• [Text]

((

Public Instance Methods

addop(name, bin, *args) click to toggle source
# File metasm/cpu/z80/opcodes.rb, line 11
def addop(name, bin, *args)
        o = Opcode.new name, bin
        args.each { |a|
                o.args << a if @fields_mask[a] or @valid_args[a]
                o.props[a] = true if @valid_props[a]
                o.fields[a] = [bin.length-1, @fields_shift[a]] if @fields_mask[a]
                raise "wtf #{a.inspect}" unless @valid_args[a] or @valid_props[a] or @fields_mask[a]
        }
        @opcode_list << o
end
addop_macrocc(name, bin, *args) click to toggle source
# File metasm/cpu/z80/opcodes.rb, line 22
def addop_macrocc(name, bin, *args)
        %w[nz z nc c po pe p m].each_with_index { |cc, i|
                dbin = bin.dup
                dbin[0] |= i << 3
                addop name + cc, dbin, *args
        }
end
backtrace_binding() click to toggle source

hash opcode_name => lambda { |dasm, di, *symbolic_args| instr_binding }

# File metasm/cpu/z80/decode.rb, line 155
def backtrace_binding
        @backtrace_binding ||= init_backtrace_binding
end
backtrace_binding=(b) click to toggle source
# File metasm/cpu/z80/decode.rb, line 158
def backtrace_binding=(b) @backtrace_binding = b end
backtrace_is_function_return(expr, di=nil) click to toggle source

checks if expr is a valid return expression matching the :saveip instruction

# File metasm/cpu/z80/decode.rb, line 261
def backtrace_is_function_return(expr, di=nil)
        expr = Expression[expr].reduce_rec
        expr.kind_of?(Indirection) and expr.len == 2 and expr.target == Expression[:sp]
end
backtrace_is_stack_address(expr) click to toggle source

returns true if the expression is an address on the stack

# File metasm/cpu/z80/decode.rb, line 296
def backtrace_is_stack_address(expr)
        Expression[expr].expr_externals.include?(:sp)
end
backtrace_update_function_binding(dasm, faddr, f, retaddrlist, *wantregs) click to toggle source

updates the function #backtrace_binding if the function is big and no specific register is given, do nothing (the binding will be lazily updated later, on demand)

# File metasm/cpu/z80/decode.rb, line 268
def backtrace_update_function_binding(dasm, faddr, f, retaddrlist, *wantregs)
        b = f.backtrace_binding

        bt_val = lambda { |r|
                next if not retaddrlist
                b[r] = Expression::Unknown
                bt = []
                retaddrlist.each { |retaddr|
                        bt |= dasm.backtrace(Expression[r], retaddr, :include_start => true,
                                     :snapshot_addr => faddr, :origin => retaddr)

))

• [Data]
((

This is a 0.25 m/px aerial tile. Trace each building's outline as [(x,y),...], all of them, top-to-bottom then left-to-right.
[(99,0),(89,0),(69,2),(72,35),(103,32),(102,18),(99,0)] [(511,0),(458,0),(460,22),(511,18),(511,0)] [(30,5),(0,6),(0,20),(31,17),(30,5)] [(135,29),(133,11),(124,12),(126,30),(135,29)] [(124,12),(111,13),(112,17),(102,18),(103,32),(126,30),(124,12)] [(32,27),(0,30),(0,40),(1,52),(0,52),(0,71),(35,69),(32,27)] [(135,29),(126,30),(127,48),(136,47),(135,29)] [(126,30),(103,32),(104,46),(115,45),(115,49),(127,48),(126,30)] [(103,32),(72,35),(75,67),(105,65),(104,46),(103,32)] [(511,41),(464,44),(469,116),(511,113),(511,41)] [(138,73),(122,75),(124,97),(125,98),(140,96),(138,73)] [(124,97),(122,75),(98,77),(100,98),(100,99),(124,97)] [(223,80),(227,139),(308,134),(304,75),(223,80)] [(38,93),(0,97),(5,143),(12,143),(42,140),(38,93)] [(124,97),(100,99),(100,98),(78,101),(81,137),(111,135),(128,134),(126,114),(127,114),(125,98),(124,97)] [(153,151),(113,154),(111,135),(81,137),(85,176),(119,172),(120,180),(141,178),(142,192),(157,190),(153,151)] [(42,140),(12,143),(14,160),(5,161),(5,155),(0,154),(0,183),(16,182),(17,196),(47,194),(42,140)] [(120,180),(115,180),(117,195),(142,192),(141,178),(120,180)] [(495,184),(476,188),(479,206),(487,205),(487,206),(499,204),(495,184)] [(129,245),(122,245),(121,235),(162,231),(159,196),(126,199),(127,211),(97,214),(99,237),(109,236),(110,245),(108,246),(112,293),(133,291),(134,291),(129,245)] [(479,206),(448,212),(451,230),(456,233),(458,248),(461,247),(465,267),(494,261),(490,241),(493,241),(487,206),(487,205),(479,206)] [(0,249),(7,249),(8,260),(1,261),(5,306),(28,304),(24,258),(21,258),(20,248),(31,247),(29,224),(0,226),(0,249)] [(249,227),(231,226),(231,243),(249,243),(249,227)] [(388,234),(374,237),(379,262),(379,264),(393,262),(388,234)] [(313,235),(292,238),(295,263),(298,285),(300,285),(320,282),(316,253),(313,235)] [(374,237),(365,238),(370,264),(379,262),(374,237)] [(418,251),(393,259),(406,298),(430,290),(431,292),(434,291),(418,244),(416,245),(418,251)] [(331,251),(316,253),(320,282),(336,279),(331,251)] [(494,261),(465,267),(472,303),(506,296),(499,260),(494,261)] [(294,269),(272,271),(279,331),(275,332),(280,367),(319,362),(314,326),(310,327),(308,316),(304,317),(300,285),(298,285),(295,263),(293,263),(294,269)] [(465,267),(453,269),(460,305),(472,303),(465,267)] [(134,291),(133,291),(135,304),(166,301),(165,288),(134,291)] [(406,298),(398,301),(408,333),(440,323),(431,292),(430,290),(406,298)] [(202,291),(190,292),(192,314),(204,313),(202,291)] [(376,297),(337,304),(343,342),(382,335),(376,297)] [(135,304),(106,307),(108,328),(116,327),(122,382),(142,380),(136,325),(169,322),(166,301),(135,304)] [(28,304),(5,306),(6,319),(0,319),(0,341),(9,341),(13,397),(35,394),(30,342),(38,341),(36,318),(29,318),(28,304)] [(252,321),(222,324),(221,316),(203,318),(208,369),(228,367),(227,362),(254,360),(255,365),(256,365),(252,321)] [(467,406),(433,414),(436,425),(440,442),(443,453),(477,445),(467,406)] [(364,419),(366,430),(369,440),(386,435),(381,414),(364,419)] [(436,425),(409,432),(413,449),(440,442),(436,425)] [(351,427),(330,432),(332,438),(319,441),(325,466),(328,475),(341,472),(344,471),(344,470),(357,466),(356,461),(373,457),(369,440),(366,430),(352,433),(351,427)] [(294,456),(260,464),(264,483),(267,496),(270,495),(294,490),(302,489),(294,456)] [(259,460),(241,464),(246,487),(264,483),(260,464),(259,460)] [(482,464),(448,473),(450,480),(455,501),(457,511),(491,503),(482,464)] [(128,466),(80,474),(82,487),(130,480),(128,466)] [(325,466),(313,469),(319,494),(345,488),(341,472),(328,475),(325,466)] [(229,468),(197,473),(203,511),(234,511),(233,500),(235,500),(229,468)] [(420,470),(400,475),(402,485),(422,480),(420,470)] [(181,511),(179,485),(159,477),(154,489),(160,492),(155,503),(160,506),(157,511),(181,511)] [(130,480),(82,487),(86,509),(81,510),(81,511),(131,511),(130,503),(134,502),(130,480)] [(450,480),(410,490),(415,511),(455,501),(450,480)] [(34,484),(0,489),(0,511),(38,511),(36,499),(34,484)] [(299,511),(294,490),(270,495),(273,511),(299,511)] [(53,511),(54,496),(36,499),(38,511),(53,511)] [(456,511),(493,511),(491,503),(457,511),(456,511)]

))
((

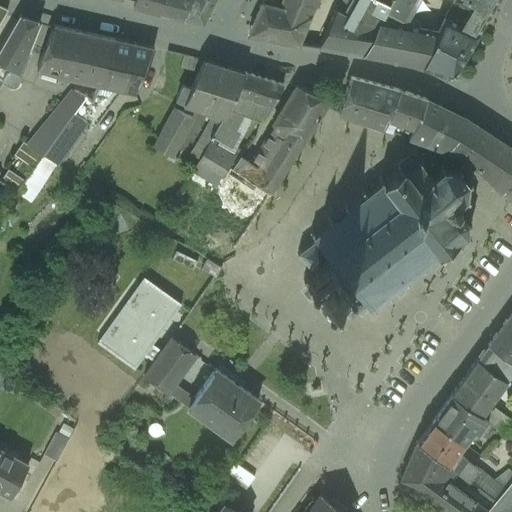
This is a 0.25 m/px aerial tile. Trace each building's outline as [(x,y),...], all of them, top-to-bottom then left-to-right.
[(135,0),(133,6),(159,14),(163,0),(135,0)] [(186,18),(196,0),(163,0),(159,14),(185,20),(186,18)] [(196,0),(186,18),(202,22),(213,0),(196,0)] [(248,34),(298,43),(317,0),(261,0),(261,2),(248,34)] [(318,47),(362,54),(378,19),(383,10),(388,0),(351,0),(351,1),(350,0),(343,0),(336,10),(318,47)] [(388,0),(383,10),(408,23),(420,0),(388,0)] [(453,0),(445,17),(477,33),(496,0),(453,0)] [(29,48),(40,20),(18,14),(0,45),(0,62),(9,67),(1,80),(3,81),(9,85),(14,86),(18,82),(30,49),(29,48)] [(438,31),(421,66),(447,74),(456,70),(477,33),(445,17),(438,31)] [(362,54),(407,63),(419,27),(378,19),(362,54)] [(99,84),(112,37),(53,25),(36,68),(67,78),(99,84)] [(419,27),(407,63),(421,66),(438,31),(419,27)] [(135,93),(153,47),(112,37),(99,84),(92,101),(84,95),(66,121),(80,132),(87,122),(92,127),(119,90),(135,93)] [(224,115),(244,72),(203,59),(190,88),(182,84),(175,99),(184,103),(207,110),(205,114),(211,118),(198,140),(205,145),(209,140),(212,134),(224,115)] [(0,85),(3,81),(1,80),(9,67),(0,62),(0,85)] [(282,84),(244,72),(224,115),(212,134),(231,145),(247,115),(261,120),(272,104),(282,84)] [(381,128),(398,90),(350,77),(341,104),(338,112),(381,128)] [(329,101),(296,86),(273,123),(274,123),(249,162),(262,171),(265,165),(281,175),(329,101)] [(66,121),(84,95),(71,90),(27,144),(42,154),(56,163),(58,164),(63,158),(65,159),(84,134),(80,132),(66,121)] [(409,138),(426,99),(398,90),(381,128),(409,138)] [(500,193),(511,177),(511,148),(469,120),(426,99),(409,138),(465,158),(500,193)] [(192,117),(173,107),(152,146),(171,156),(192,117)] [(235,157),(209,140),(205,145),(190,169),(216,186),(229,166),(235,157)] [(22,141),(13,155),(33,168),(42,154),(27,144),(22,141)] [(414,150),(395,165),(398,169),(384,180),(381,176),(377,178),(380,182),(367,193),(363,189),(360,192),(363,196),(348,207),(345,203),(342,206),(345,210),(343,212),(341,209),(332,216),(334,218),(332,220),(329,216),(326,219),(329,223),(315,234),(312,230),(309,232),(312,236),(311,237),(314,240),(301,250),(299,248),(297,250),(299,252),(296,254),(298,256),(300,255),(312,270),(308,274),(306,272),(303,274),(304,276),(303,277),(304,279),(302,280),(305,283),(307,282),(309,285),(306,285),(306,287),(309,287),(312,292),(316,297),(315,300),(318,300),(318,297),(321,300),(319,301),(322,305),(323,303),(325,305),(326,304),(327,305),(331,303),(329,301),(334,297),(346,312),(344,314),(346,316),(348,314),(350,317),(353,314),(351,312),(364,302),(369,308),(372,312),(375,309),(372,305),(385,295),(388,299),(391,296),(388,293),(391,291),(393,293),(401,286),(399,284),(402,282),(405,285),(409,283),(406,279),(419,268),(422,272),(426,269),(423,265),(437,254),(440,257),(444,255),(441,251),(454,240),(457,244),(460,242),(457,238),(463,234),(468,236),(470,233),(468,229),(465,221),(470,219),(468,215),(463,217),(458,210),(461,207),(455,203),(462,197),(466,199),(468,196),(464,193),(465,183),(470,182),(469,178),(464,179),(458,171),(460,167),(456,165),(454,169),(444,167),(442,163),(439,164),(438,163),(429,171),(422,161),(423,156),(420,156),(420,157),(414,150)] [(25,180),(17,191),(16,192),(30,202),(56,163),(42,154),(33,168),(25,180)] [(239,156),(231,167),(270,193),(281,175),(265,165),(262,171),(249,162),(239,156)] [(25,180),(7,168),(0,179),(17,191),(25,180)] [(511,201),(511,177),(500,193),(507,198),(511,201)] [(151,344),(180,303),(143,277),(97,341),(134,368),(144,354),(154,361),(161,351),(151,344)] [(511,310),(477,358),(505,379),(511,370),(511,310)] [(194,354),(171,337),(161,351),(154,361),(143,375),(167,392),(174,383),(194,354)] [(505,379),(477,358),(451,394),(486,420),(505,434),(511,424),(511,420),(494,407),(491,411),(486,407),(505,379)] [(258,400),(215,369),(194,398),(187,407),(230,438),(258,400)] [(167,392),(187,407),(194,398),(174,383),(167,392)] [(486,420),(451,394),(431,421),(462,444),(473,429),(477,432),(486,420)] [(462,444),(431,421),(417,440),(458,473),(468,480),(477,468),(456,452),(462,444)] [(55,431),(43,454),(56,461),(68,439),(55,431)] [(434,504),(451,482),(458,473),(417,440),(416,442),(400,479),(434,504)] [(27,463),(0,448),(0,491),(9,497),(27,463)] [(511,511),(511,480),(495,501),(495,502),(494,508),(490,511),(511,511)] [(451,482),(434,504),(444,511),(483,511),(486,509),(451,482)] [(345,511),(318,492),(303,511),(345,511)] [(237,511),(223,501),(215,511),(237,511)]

))

• [What is asked]
1) Repeat, word for word, the part of the metasm listing that opens with the words containing "# File metasm/cpu/z80/decode.rb, line 261" and closes with "def backtrace_is_stack_address(expr)".
2) According to the metasm listing, what does backtrace_is_stack_address return true for?
3) Summarize the metasm listing in two sentences.
The material comes from a source separate from the metasm listing.

• [Answers for the exercise]
1)
# File metasm/cpu/z80/decode.rb, line 261
def backtrace_is_function_return(expr, di=nil)
        expr = Expression[expr].reduce_rec
        expr.kind_of?(Indirection) and expr.len == 2 and expr.target == Expression[:sp]
end
backtrace_is_stack_address(expr) click to toggle source

returns true if the expression is an address on the stack

# File metasm/cpu/z80/decode.rb, line 296
def backtrace_is_stack_address(expr)

2) It returns true if the expression is an address on the stack.

3) The listing shows public instance methods from metasm's z80 CPU files, with source taken from opcodes.rb and decode.rb. The addop and addop_macrocc methods build opcodes and add them to the opcode list, the latter once for each condition code, while the backtrace methods get or set the backtrace binding, check whether an expression is a valid function return or a stack address, and update a function's backtrace binding.